[Recorded data]
☆ ☆ ☆ ☆ ☆ ☆ ☆
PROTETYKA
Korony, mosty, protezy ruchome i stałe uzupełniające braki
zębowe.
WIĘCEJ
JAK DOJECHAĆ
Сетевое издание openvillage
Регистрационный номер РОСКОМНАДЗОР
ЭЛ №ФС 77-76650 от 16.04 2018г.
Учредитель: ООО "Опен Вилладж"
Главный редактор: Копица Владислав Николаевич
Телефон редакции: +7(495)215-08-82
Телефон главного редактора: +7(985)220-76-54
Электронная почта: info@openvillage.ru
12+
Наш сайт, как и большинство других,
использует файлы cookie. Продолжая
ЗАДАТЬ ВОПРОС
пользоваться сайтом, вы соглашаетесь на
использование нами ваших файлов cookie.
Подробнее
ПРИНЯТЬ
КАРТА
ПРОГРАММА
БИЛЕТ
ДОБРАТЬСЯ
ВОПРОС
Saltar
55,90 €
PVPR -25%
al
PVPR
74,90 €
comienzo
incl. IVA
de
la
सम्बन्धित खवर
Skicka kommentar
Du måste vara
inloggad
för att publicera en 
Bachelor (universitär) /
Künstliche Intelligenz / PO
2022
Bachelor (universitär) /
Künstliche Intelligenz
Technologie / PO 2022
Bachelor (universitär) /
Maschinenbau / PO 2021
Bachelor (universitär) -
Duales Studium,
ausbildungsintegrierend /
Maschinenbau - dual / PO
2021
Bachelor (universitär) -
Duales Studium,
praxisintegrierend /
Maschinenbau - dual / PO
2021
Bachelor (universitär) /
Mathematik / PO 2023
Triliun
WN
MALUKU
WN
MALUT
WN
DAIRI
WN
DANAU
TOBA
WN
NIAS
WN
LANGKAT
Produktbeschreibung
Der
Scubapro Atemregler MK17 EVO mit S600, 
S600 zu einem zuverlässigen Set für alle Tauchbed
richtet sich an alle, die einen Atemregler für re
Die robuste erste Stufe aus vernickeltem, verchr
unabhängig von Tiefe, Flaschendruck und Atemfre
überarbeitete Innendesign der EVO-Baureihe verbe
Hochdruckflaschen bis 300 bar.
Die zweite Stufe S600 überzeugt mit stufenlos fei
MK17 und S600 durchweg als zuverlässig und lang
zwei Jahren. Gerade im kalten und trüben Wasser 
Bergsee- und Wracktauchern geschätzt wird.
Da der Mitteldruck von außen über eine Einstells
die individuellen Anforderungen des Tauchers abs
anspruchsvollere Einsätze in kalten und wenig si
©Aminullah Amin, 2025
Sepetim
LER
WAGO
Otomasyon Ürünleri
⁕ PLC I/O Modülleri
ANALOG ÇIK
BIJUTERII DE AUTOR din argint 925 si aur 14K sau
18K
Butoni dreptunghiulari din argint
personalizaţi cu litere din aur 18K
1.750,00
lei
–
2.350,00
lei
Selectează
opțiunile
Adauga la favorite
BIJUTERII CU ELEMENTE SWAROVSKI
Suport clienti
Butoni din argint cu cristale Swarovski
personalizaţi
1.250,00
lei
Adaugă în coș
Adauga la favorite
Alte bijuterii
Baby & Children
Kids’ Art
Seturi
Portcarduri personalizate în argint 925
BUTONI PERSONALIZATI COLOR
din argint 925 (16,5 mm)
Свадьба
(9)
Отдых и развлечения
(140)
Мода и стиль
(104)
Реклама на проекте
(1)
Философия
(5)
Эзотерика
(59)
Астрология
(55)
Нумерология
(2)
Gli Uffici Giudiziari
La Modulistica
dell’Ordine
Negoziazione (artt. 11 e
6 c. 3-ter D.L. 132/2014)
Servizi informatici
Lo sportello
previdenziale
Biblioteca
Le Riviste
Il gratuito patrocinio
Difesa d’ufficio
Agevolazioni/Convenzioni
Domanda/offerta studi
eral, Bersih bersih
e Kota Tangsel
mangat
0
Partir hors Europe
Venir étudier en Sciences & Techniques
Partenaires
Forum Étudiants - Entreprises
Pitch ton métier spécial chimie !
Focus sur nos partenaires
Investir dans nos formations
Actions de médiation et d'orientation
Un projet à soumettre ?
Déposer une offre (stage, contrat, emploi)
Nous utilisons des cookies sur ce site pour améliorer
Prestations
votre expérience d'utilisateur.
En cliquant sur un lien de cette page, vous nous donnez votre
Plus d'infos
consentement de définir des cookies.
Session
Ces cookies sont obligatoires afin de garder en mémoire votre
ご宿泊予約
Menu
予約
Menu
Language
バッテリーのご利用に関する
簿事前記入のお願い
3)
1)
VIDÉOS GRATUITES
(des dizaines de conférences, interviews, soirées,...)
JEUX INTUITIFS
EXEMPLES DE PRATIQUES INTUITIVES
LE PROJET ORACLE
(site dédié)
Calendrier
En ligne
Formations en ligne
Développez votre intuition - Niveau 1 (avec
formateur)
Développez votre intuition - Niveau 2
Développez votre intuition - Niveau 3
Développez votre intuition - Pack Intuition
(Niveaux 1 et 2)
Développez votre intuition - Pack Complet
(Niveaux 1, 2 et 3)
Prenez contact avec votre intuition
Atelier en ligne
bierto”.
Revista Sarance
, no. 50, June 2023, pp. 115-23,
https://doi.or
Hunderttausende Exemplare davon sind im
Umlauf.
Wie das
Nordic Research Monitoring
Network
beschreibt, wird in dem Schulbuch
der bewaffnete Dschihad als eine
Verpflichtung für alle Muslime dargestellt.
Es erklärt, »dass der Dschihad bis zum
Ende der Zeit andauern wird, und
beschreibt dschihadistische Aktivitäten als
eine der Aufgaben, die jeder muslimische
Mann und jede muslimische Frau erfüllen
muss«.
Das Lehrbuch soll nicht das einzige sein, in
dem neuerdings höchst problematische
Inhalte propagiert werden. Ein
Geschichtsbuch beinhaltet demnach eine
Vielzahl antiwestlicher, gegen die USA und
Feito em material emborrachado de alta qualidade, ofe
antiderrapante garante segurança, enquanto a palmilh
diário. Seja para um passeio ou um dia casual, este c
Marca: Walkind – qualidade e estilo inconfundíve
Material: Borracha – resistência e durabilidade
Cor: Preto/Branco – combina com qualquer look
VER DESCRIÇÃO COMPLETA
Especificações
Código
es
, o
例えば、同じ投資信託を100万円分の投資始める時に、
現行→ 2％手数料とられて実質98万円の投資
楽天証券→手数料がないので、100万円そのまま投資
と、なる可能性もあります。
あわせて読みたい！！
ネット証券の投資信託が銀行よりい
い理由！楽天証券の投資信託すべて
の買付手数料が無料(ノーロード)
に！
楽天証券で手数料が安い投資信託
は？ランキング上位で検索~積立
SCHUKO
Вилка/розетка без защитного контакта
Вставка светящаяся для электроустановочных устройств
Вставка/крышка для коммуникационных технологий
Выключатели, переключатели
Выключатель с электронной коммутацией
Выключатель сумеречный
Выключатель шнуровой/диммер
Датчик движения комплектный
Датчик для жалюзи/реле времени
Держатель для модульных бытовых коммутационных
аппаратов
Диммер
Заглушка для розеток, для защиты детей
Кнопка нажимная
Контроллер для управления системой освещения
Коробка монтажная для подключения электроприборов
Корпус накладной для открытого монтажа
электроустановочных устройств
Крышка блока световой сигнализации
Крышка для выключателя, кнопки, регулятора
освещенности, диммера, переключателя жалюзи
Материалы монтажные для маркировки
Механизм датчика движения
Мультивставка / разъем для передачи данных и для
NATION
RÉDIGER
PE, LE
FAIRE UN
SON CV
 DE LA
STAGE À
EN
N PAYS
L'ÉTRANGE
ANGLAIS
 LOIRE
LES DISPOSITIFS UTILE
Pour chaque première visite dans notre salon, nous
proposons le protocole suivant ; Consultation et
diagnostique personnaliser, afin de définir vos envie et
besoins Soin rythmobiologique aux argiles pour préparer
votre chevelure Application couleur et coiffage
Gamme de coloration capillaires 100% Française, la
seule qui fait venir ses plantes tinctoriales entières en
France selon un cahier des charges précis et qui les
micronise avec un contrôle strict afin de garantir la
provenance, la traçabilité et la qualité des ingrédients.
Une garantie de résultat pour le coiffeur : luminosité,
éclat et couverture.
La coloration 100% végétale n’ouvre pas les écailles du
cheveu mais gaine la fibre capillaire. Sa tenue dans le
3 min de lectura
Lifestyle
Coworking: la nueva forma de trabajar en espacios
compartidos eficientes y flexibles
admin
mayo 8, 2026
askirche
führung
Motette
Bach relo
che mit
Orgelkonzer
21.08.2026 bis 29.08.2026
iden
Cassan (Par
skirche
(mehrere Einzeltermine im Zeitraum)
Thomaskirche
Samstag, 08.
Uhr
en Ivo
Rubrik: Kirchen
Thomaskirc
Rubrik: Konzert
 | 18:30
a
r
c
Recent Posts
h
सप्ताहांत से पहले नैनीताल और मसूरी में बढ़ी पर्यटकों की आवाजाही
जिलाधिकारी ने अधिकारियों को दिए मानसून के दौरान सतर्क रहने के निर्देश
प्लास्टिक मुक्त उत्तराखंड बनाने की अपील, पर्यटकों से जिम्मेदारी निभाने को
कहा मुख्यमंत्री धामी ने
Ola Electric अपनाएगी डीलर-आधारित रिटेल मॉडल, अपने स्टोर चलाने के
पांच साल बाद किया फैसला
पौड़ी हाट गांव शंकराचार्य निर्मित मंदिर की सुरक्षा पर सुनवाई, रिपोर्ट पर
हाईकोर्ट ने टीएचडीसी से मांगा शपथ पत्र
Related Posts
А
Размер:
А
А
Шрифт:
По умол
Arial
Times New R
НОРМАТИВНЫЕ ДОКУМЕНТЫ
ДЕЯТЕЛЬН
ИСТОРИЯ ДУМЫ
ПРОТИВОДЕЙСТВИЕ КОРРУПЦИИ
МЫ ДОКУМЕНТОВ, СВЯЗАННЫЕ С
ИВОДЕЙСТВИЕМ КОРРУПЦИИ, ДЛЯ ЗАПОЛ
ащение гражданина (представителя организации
☆ ☆ ☆ ☆ ☆ ☆ ☆
* **GOAL OF THE EXERCISE**
Please give the items as a Markdown table with the columns Row and Line, starting with the first line and going on through the line with "Hochdruckflaschen bis 300 bar.", both included. Leave out blank lines.

* **EXERCISE OUTPUT**
| Row | Line |
|---|---|
| 1 | PROTETYKA |
| 2 | Korony, mosty, protezy ruchome i stałe uzupełniające braki |
| 3 | zębowe. |
| 4 | WIĘCEJ |
| 5 | JAK DOJECHAĆ |
| 6 | Сетевое издание openvillage |
| 7 | Регистрационный номер РОСКОМНАДЗОР |
| 8 | ЭЛ №ФС 77-76650 от 16.04 2018г. |
| 9 | Учредитель: ООО "Опен Вилладж" |
| 10 | Главный редактор: Копица Владислав Николаевич |
| 11 | Телефон редакции: +7(495)215-08-82 |
| 12 | Телефон главного редактора: +7(985)220-76-54 |
| 13 | Электронная почта: info@openvillage.ru |
| 14 | 12+ |
| 15 | Наш сайт, как и большинство других, |
| 16 | использует файлы cookie. Продолжая |
| 17 | ЗАДАТЬ ВОПРОС |
| 18 | пользоваться сайтом, вы соглашаетесь на |
| 19 | использование нами ваших файлов cookie. |
| 20 | Подробнее |
| 21 | ПРИНЯТЬ |
| 22 | КАРТА |
| 23 | ПРОГРАММА |
| 24 | БИЛЕТ |
| 25 | ДОБРАТЬСЯ |
| 26 | ВОПРОС |
| 27 | Saltar |
| 28 | 55,90 € |
| 29 | PVPR -25% |
| 30 | al |
| 31 | PVPR |
| 32 | 74,90 € |
| 33 | comienzo |
| 34 | incl. IVA |
| 35 | de |
| 36 | la |
| 37 | सम्बन्धित खवर |
| 38 | Skicka kommentar |
| 39 | Du måste vara |
| 40 | inloggad |
| 41 | för att publicera en  |
| 42 | Bachelor (universitär) / |
| 43 | Künstliche Intelligenz / PO |
| 44 | 2022 |
| 45 | Bachelor (universitär) / |
| 46 | Künstliche Intelligenz |
| 47 | Technologie / PO 2022 |
| 48 | Bachelor (universitär) / |
| 49 | Maschinenbau / PO 2021 |
| 50 | Bachelor (universitär) - |
| 51 | Duales Studium, |
| 52 | ausbildungsintegrierend / |
| 53 | Maschinenbau - dual / PO |
| 54 | 2021 |
| 55 | Bachelor (universitär) - |
| 56 | Duales Studium, |
| 57 | praxisintegrierend / |
| 58 | Maschinenbau - dual / PO |
| 59 | 2021 |
| 60 | Bachelor (universitär) / |
| 61 | Mathematik / PO 2023 |
| 62 | Triliun |
| 63 | WN |
| 64 | MALUKU |
| 65 | WN |
| 66 | MALUT |
| 67 | WN |
| 68 | DAIRI |
| 69 | WN |
| 70 | DANAU |
| 71 | TOBA |
| 72 | WN |
| 73 | NIAS |
| 74 | WN |
| 75 | LANGKAT |
| 76 | Produktbeschreibung |
| 77 | Der |
| 78 | Scubapro Atemregler MK17 EVO mit S600,  |
| 79 | S600 zu einem zuverlässigen Set für alle Tauchbed |
| 80 | richtet sich an alle, die einen Atemregler für re |
| 81 | Die robuste erste Stufe aus vernickeltem, verchr |
| 82 | unabhängig von Tiefe, Flaschendruck und Atemfre |
| 83 | überarbeitete Innendesign der EVO-Baureihe verbe |
| 84 | Hochdruckflaschen bis 300 bar. |